Первая пара гравюр показывает стремительное и мощное вступление святых в битву. Монахи-защитники Александр Пересвет и Андрей Ослябя, известные с XV века по текстам «Сказания о Мамаевом побоище» и «Задонщины», согласно преданиям, были учениками Сергия Радонежского. Ничего не известно об их древних иконописных образах, лишь в одной из житийных икон преподобного Сергия Радонежского конца XVII века в изображении Куликовской битвы они в монашеских мантиях на конях начинают бой. Память о них оживает российском обществе в связи с пятисотлетием Куликовской битвы (1380—1880), и позднее они входят в сонм святых, скорее даже не церковного, а патриотического почитания. Их именами называют корабли российского флота в русско-японской войне. В 1914 году В. М. Васнецов пишет свою картину «Единоборство Пересвета с Челубеем».
Гончарова показывает незримое присутствие монахов-защитников в современной битве. Они шествуют со сверкающими булавами на конях, подобно князьям-братьям на знаменитой иконе «Борис и Глеб» из Успенского собора Московского Кремля, расчищенной как раз в 1913—1914 годах. Сияние белого фона вокруг святых на литографии напоминает золотой фон иконы, а черный цвет, пучками лучей исходящий из верхнего угла навстречу конникам, напоминает об иконном приеме показывать благословение с небес». [Серова 2020]
7. Архистратиг Михаил
❖ «Архангел Михаил в христианской традиции — «Вождь воинства Господня», ему приписывается главная роль в битве добра со злом и победа над дьяволом. Кроме того, он является судьей на Страшном Суде, и на этот Последний суд он призывает всех трубным гласом. Он словно взлетел на коне над адским пламенем. В руках его Священная книга и весы, на которых будут взвешены человеческие души». [Гурьянова 1989]
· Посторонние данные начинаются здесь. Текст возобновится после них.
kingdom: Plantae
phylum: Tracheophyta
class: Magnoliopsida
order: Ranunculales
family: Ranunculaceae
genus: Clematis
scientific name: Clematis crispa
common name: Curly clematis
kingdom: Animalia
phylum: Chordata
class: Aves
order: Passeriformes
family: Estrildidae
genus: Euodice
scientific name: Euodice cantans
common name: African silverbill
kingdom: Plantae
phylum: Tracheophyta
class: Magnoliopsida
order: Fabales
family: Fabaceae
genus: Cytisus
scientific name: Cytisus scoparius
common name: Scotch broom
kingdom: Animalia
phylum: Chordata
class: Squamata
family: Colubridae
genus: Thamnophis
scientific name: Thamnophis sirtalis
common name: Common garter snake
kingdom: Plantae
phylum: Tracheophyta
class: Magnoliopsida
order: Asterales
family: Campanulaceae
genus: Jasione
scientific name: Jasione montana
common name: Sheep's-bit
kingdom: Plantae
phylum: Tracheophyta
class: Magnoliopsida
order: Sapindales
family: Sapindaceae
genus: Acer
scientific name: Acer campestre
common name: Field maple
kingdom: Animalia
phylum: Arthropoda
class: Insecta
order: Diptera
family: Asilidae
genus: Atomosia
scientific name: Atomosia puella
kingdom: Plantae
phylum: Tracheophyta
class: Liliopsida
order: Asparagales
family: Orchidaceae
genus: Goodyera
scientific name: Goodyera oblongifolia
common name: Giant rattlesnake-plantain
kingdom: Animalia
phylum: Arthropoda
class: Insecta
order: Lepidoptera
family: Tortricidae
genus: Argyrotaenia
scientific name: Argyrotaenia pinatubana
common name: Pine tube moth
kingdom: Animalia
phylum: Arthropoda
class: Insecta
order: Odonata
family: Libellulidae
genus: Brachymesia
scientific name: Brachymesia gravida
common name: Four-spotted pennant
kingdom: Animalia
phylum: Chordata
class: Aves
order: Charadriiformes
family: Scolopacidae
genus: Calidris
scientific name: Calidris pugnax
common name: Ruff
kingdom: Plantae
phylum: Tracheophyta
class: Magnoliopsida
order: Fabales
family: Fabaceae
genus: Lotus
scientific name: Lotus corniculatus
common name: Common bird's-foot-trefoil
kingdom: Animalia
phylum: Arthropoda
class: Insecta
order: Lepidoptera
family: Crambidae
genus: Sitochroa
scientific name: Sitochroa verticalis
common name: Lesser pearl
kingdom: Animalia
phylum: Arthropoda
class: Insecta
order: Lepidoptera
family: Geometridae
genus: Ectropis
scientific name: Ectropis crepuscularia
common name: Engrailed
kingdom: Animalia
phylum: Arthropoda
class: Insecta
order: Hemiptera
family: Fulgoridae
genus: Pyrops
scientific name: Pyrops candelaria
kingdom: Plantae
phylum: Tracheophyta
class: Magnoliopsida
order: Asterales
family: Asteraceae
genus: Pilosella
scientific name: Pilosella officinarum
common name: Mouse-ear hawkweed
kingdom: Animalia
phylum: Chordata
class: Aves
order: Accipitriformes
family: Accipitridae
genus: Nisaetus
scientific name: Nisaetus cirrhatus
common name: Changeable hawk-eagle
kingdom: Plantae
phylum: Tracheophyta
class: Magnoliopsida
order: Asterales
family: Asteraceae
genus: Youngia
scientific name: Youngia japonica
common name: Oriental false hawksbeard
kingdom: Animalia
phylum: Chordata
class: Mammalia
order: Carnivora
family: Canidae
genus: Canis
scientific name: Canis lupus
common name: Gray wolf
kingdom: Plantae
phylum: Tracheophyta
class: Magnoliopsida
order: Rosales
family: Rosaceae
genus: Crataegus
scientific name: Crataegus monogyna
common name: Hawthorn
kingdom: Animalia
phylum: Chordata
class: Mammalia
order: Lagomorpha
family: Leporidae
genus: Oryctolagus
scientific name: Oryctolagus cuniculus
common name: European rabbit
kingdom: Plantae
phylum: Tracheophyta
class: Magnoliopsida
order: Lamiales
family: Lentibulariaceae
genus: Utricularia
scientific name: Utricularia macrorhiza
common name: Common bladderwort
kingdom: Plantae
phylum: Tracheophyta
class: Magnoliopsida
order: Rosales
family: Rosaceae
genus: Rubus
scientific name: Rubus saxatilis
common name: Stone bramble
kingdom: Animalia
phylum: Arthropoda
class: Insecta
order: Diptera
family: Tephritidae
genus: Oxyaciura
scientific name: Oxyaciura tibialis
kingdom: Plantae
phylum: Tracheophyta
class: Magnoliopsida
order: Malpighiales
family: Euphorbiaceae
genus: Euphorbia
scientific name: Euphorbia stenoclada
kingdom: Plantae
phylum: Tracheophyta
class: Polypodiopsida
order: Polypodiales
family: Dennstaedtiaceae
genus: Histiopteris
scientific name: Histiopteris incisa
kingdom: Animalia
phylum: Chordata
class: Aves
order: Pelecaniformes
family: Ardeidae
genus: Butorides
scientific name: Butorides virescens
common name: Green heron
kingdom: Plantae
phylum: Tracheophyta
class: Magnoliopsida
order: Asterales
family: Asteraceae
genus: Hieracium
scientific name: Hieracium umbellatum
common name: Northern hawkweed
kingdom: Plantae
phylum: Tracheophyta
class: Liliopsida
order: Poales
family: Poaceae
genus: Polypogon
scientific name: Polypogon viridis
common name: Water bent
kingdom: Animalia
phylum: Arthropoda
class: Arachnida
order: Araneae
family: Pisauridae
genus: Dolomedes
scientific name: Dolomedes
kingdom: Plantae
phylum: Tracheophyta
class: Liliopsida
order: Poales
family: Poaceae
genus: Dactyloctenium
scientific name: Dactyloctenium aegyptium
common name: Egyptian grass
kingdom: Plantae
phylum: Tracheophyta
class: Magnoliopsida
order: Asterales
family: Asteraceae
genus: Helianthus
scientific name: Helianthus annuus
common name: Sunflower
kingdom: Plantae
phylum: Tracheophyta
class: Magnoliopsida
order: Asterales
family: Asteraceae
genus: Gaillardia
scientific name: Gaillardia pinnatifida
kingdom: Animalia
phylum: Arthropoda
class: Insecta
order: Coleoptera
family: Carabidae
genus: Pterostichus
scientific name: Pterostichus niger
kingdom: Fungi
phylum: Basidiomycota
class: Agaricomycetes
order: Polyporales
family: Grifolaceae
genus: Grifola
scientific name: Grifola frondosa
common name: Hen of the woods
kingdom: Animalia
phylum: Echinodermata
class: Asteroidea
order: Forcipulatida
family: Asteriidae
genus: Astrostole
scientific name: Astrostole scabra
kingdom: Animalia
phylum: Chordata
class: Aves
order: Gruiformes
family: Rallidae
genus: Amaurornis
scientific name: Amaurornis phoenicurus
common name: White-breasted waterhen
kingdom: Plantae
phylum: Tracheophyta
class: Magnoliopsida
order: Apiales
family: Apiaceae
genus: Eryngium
✹ «Колышемая поступью коней Пересвета и Осляби трава на земле превращается в пожарище, языки пламени под ногами огненного Архистратига Михаила на следующей, седьмой по счету, гравюре. Архангел с запечатанной книгой и кадильницей в руках; он трубит, его осеняет радуга, и крылья его широко раскрыты, конь скачет по земле и на небесах. Именно так описано ангельское явление в Апокалипсисе по снятии седьмой печати: «И вознесся дым фимиама с молитвами святых от руки Ангела пред Бога. И взял Ангел кадильницу, и наполнил ее огнем с жертвенника, и поверг на землю: и произошли голоса, и громы, и молнии, и землетрясение... Ангел вострубил, и сделались град и огонь, смешанные с кровью, и пали на землю; и третья часть дерев сгорела, и вся трава зеленая сгорела» (Отк. 8.3-7). Далее в двенадцатой главе Апокалипсиса называется имя архистратига ангелов: «И произошла на небе война. Михаил и ангелы его воевали против дракона» (Отк. 12.7).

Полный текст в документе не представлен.